I knew cats were amazing.
I fully excepted to fall in love with my kids.
But nobody told me how much I would love this dog.
I was once deathly afraid of dogs. I would pretend to be okay because I hated looking weak. It wasn’t until my 20s that I admitted, and subsequently avoided, most dogs except the very well-behaved ones. At first, I accepted that I would get over my fear, but one day, I decided to give dogs a chance, and since they couldn’t understand why I didn’t think they were awesome, they gave me plenty of opportunities. I would pet them and talk to them trusting them to not rip my face off. I would fake it.

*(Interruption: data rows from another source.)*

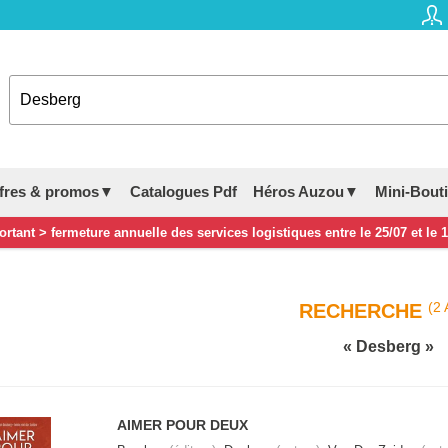
fres & promos▼
Catalogues Pdf
Héros Auzou▼
Mini-Bout
rtant > fermeture annuelle des services logistiques entre le 25/07 et le 
(2 
RECHERCHE
Desberg
AIMER POUR DEUX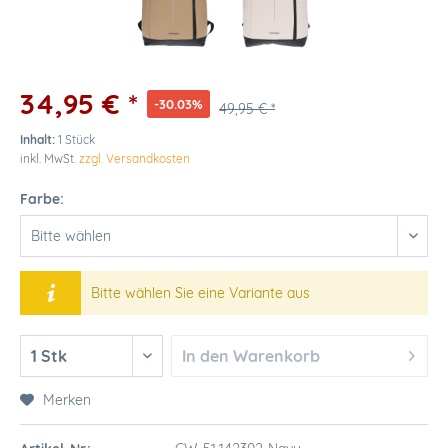
34,95 € *
-30.03%
49,95 € *
Inhalt:
1 Stück
inkl. MwSt.
zzgl. Versandkosten
Farbe:
Bitte wählen Sie eine Variante aus
In den
Warenkorb
Merken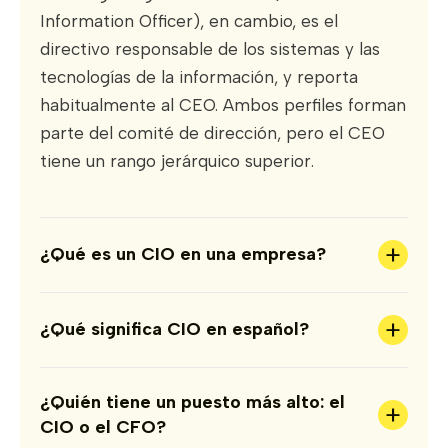
Information Officer), en cambio, es el
directivo responsable de los sistemas y las
tecnologías de la información, y reporta
habitualmente al CEO. Ambos perfiles forman
parte del comité de dirección, pero el CEO
tiene un rango jerárquico superior.
+
¿Qué es un CIO en una empresa?
+
¿Qué significa CIO en español?
¿Quién tiene un puesto más alto: el
+
CIO o el CFO?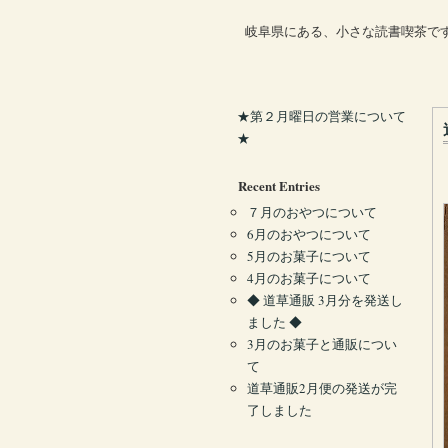
岐阜県にある、小さな読書喫茶で
★第２月曜日の営業について
★
Recent Entries
７月のおやつについて
6月のおやつについて
5月のお菓子について
4月のお菓子について
◆ 道草通販 3月分を発送し
ました ◆
3月のお菓子と通販につい
て
道草通販2月便の発送が完
了しました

With this practice, my fears subsided to the point that, while I didn’t believe every dog was my friend, I did think we could have a dog. I enjoyed them and more so, my husband and kids did. Of course, I would care very much for our dog, too, but I didn’t expect my heart to expand at every turn. To worry and fret. To laugh and chat (what? he’s a good listener). Lars loves straight for the heart. Or maybe straight from his ever-wagging tail. I love him with that enthusiasm as well.
I don’t think that I’m suddenly a dog person. I could adopt any cat and feel safe and confident. That’s not true with dogs. But there’s something about dogs. Perhaps many people tried to tell me how much I’d love Lars, but I just had to have it happen for myself. I’m a Lars person.